TRECHO DE ORIGEM =
__________________________________________________

O PIB per capita da primeira é de R$ 227 mil, e o da segunda, R$ 895 mil -o segundo maior do Brasil. Para comparação, o PIB per capita do país é de R$ 50 mil. Parauapebas e Canaã dos Carajás também têm os maiores PIBs do estado, na frente até da capital, Belém. É tanto recurso que, na classe política, a disputa para ser vereador dessas cidades é mais acirrada que a de deputado estadual. Por uma justificativa óbvia: cada um dos 15 vereadores de Parauapebas recebeu neste ano R$ 4,95 milhões em emendas parlamentares e cada um dos 13 de Canaã, R$ 11,6 milhões. Em contrapartida, um parlamentar estadual recebeu R$ 4 milhões.
A bonança fica óbvia quando se chega a esses dois municípios. Em uma região marcada pela pobreza, pela desigualdade e pela falta de serviços básicos, é claro quando o carro se aproxima das duas cidades: vias duplicadas, iluminação e sinalização boas e muitos hotéis, além de placas indicando as direções das minas de minério de ferro e cobre da Vale. O custo de vida também é bem superior, chegando próximo —e, em alguns casos, ultrapassando- o de grandes capitais, como São Paulo. Entre os habitantes, há paraenses, mas é comum se esbarrar com maranhenses, mineiros, tocantinenses e goianos.

__________________________________________________

INFORMAÇÕES REGISTRADAS =
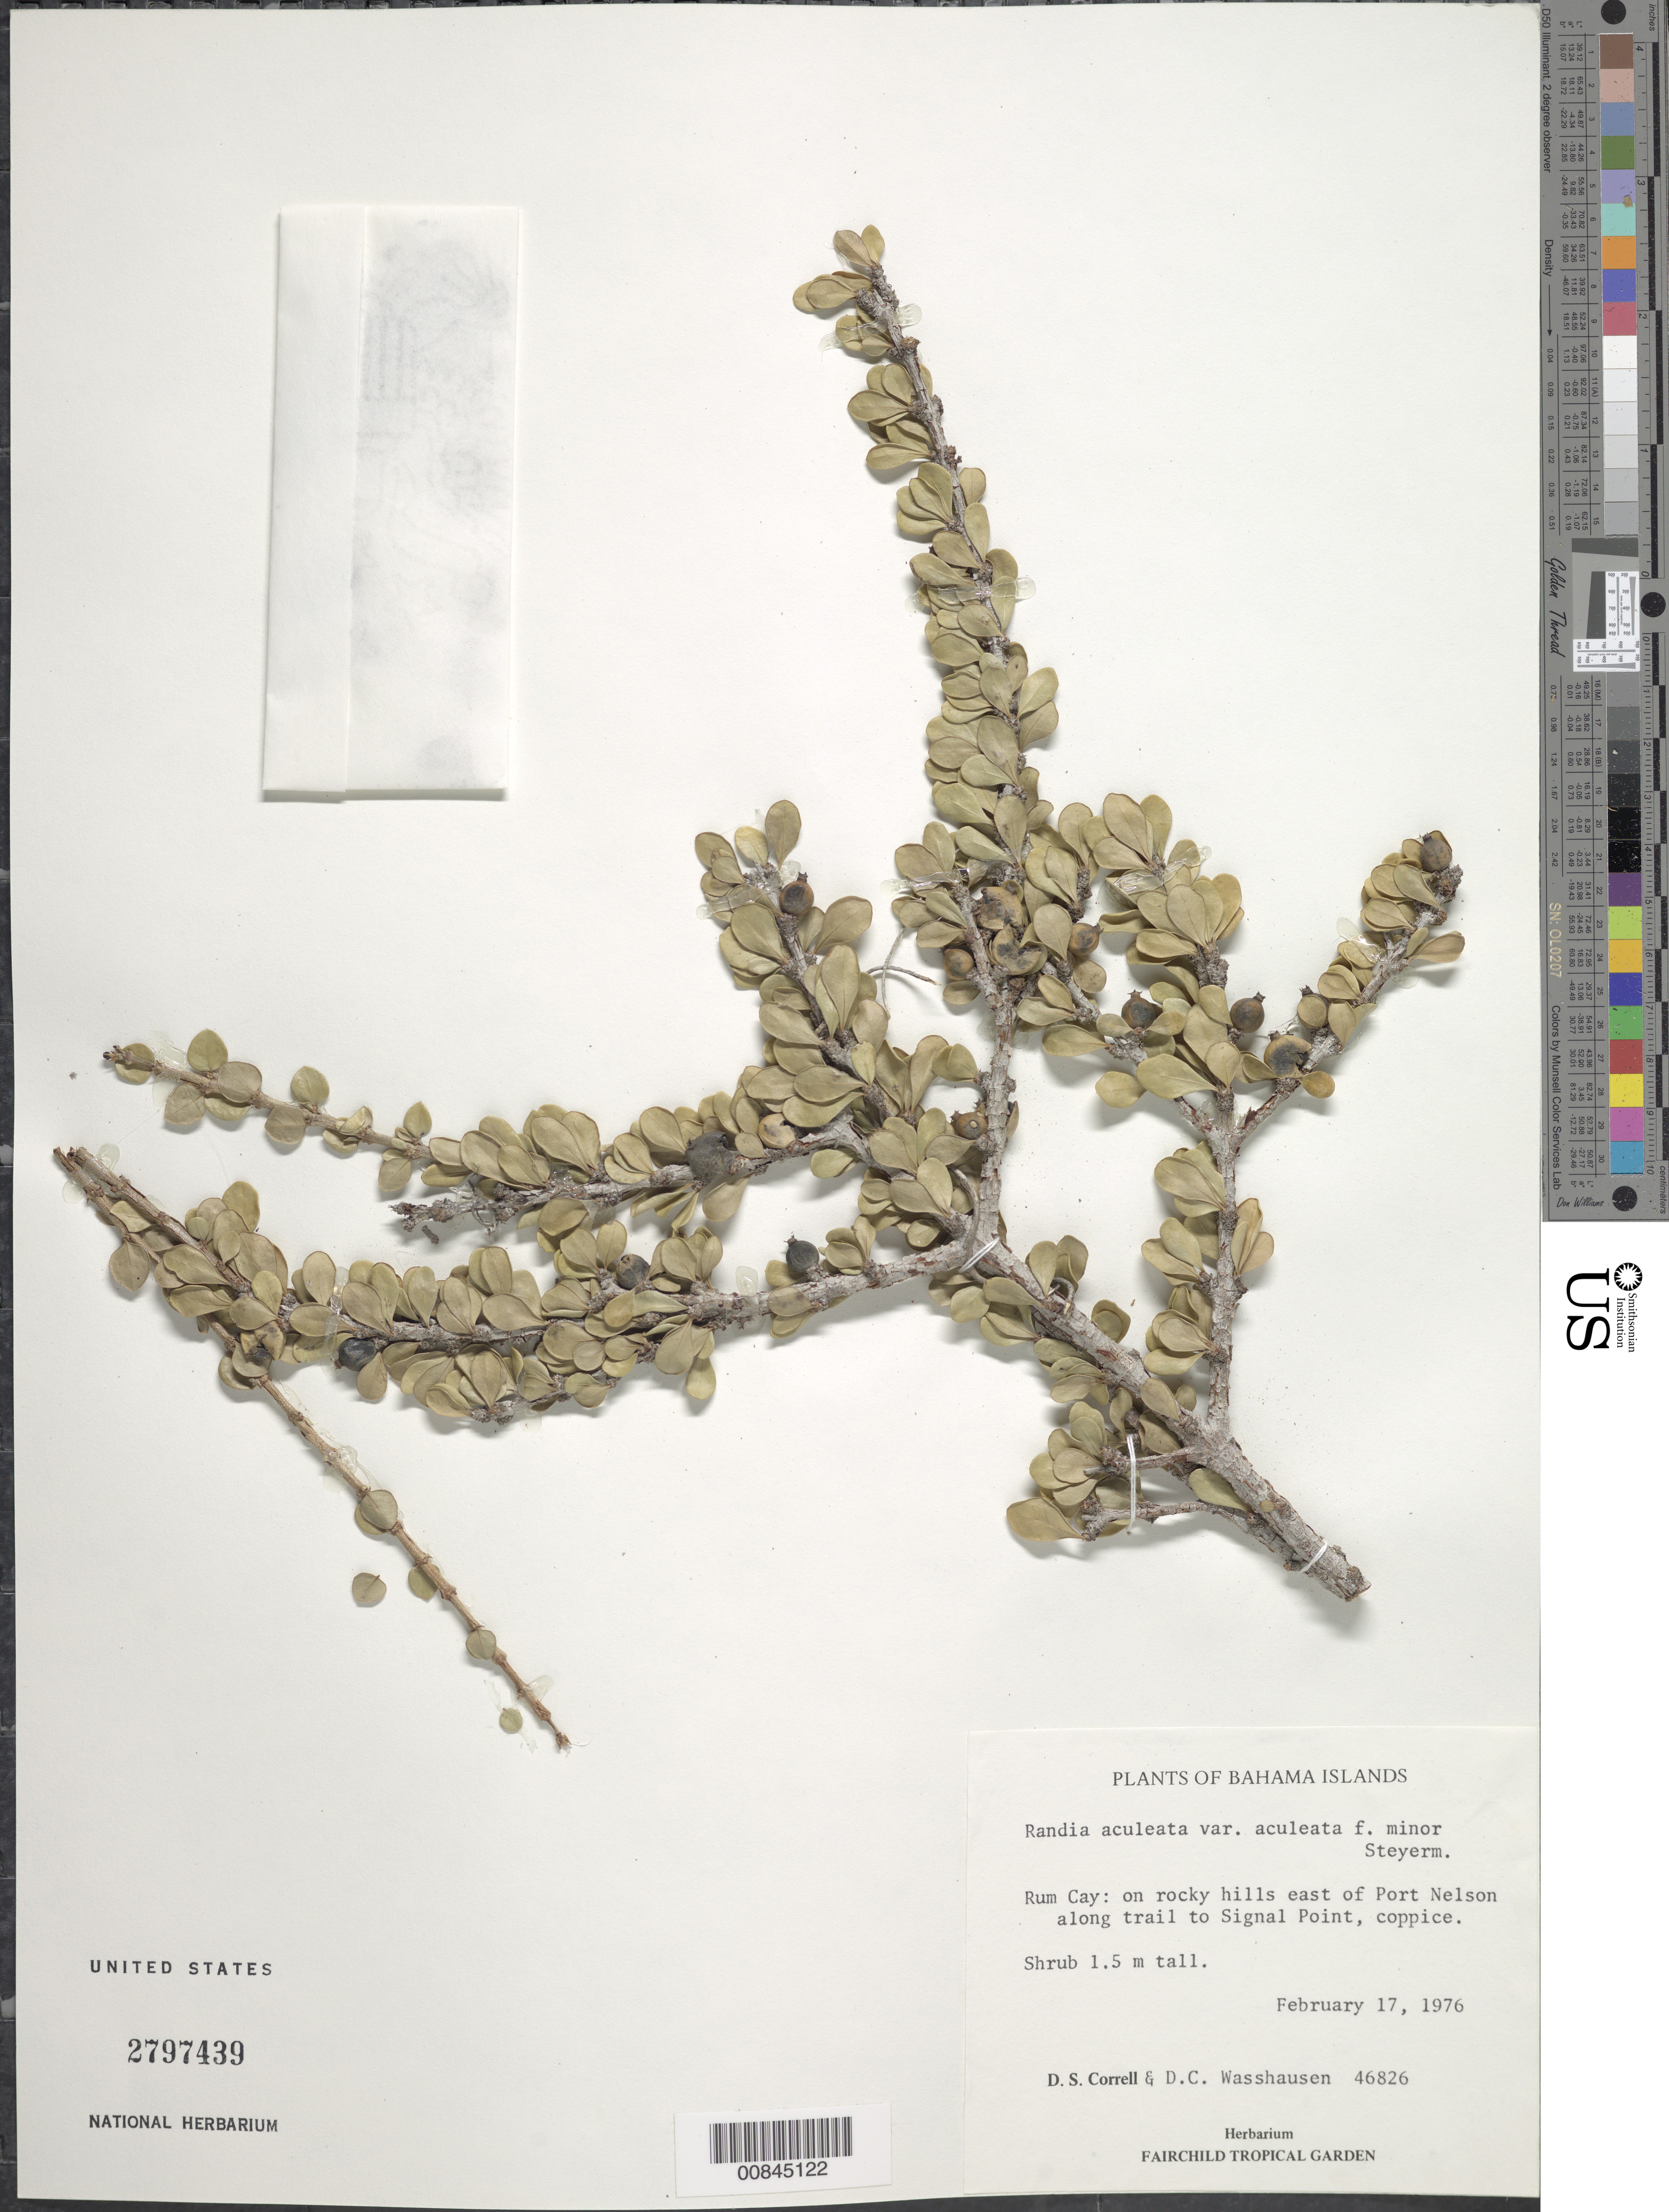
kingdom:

__________________________________________________

TAREFA ESCRITA 1 =
Responda às perguntas abaixo com base no trecho sobre Parauapebas e Canaã dos Carajás.
(a) Qual é o PIB per capita do Brasil?
(b) Quanto cada um dos 13 vereadores de Canaã recebeu neste ano em emendas parlamentares?
(c) De quais minérios são as minas da Vale indicadas pelas placas?
TAREFA ESCRITA 2 =
Prossiga com o trecho sobre Parauapebas e Canaã dos Carajás, escrevendo a continuação logo após a última frase.

RESULTADO DA TAREFA 1 =
(a) R$ 50 mil.
(b) R$ 11,6 milhões.
(c) De minério de ferro e de cobre.

RESULTADO DA TAREFA 2 =
As cidades estão cheias de pessoas de fora do estado, inclusive entre quem as comandam. Em Canaã, a prefeita é da Paraíba, e, em Parauapebas, do Rio Grande do Sul. Por esse motivo, nas ruas, o sotaque paraense não é hegemônico; nas rádios, o sertanejo supera o brega e, nos restaurantes, o feijão-tropeiro é mais comum que o tucupi. Uma influência dos mineiros transferidos pela Vale para a região na década de 1980, quando Canaã e Parauapebas ainda faziam parte de Marabá.
Parauapebas e Canaã estão lotadas de pessoas que saíram de vários cantos do país em busca de emprego; a dinâmica, em devidas proporções, lembra a dos anos 1980 em Serra Pelada, também na região. Não à toa, Canaã foi a cidade que mais registrou crescimento populacional no último Censo, aumento de quase 200% em relação a 2010, isso sem contar as 20 mil pessoas que o município diz terem chegado entre 2023 e 2024. Aldiran Santos Freitas, 43, por exemplo, largou há cinco meses sua vaga de concursado como motorista da Prefeitura de Marabá, cidade polo na região, para buscar um emprego em Canaã.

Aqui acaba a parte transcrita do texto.